In the example here, 17-bits were compressed down to 16-bits, and no information is lost. Or am I missing something?
Maybe it was an bad example since the bits are not pow2 number or anything. And dont know the length of the original bitstream.
Each "cut&drag" are stored with two-bit numbers. Perhaps the size can be dynamic in size if bits of same state are larger.
Im still working on some code to test things.
[Edit: i sat 00 to 1 etc.. because zero never happens when bit change states it will always drag atleast once]
Last edited by Rudi; 21st April 2015 at 21:39.
22nd April 2015, 20:47
It won't work in general. Suppose your input is random bits. Then the probability that a run of identical bits will end on the next bit is always 1/2. The distribution of run lengths is:
1 = 1/2.
2 = 1/4.
3 = 1/8.
4 = 1/16
n = 1/2^n
and the best you can do is encode n using -log2(p) = -log2(1/2^n) = n bits. So there is no savings at all.
More generally, random data is not compressible by any algorithm. http://mattmahoney.net/dc/dce.html#Section_11
Sorry for the long delay. Ive been busy with other things..
That's really interesting. I have to read your book. Probability maths is not my strongest side. I have programming background, assembler, c/c++ etc. you can see my 128 byte demonstrations. i found a clip of one i made here: http://www.youtube.com/watch?v=2Xnrf92qvw8 it works only in an emulator so i uploaded it as video instead. assembler source can be found on my homepage https://sites.google.com/site/rudibstranden/home/ when i make these i see the instructions (opcode and operands) mostly as bricks in a big puzzle game. making the pieces fit together. thats somehow im also trying to do when looking at compression from time to time. but compression is a different game, its a little more to read and theres math stuff i dont understand, so i try make my own ways to figure out stuff. im happy to get feedback and advices. i dont think compression is easily to visualize. i want to find out if there is some simple technique thats really logical and the best compressor which also is recursive either that the compressor decoder and/or decoded data also is part of the recursive process.

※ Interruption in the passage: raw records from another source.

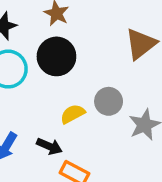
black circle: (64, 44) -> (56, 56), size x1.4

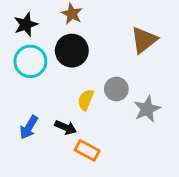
yellow semicircle: (73, 114) -> (86, 100), turned -40

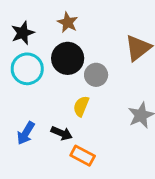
gray circle: (116, 89) -> (96, 75), moved

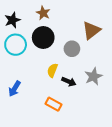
gray circle: (96, 75) -> (72, 49), moved
black arrow: (62, 133) -> (69, 82), moved

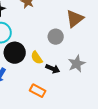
black circle: (43, 37) -> (15, 53), moved
yellow semicircle: (52, 70) -> (37, 58), turned -56

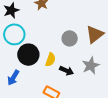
brown triangle: (75, 19) -> (95, 34), moved
yellow semicircle: (37, 58) -> (50, 60), turned -128

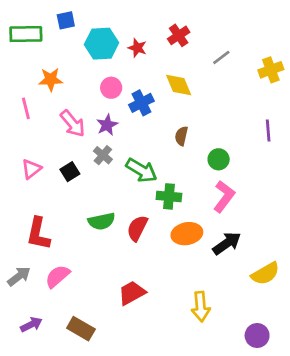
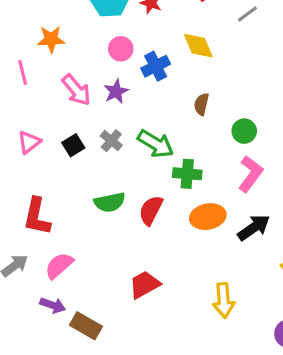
gray cross: (103, 155) -> (111, 141), moved
purple arrow: (31, 324) -> (53, 305), moved, turned 45

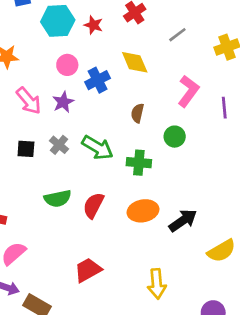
black square: (73, 145) -> (26, 149), turned 36
green cross: (187, 174) -> (139, 163), moved
pink L-shape: (251, 174) -> (188, 91), moved

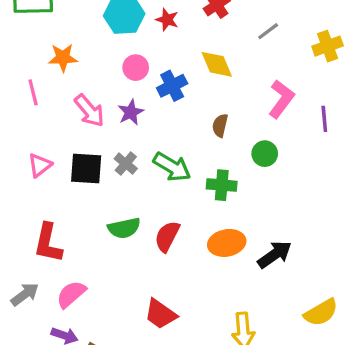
black square: (26, 149) -> (86, 168), size x1.5
yellow semicircle: (221, 251) -> (321, 312), moved
red trapezoid: (88, 270) -> (160, 314), turned -116

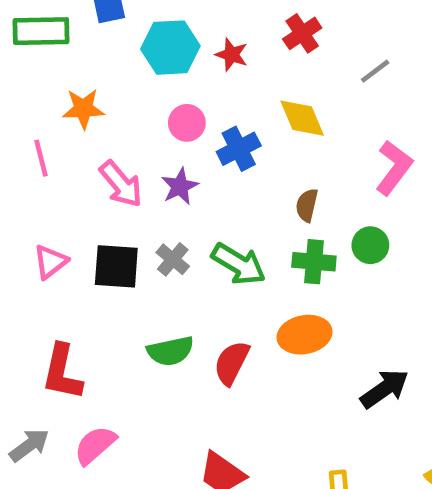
green cross: (222, 185) -> (314, 262), moved
orange ellipse: (227, 243) -> (305, 335), moved

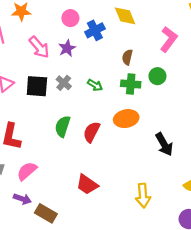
green arrow: (239, 264) -> (95, 85), size x0.6
green semicircle: (170, 351) -> (63, 126), turned 120
black arrow: (385, 389) -> (164, 144), turned 95

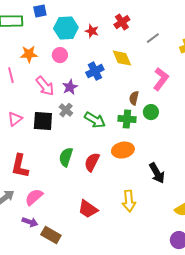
pink circle: (70, 18) -> (60, 55), moved
brown semicircle: (127, 57) -> (134, 98), moved
gray cross: (64, 83) -> (66, 110), moved
green arrow: (95, 85) -> (95, 120), size x1.5
yellow arrow: (143, 196) -> (129, 201), moved

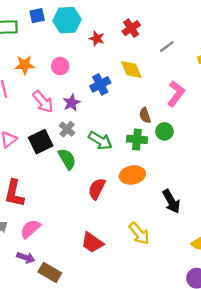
cyan hexagon: (66, 28) -> (67, 20), moved
brown semicircle: (134, 98) -> (145, 115), turned -32
black square: (43, 121) -> (41, 142), turned -30
green semicircle: (66, 157) -> (67, 159), moved, turned 132
yellow arrow: (129, 201) -> (139, 233), turned -35

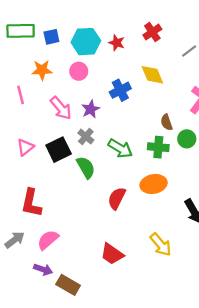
blue square: (37, 16) -> (51, 37), moved
cyan hexagon: (67, 20) -> (86, 42), moved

when 2 is 1/4 probability, what i am interested in is the pattern it creates and i guess that would be part of what others use of terminology is the transform-function(?), wheter patterns also are part of a big pseudo random automaton (in the universe or not) i find it hard to accept that random data are not compressible, when one gets random data by compressing data. i read and saw some say that the laws of physics make it easy to go backwards and reverse (cit. Ed Fredkin).
i bookmarked your book. i will read it when i get time to do it.
Last edited by Rudi; 8th May 2015 at 04:46.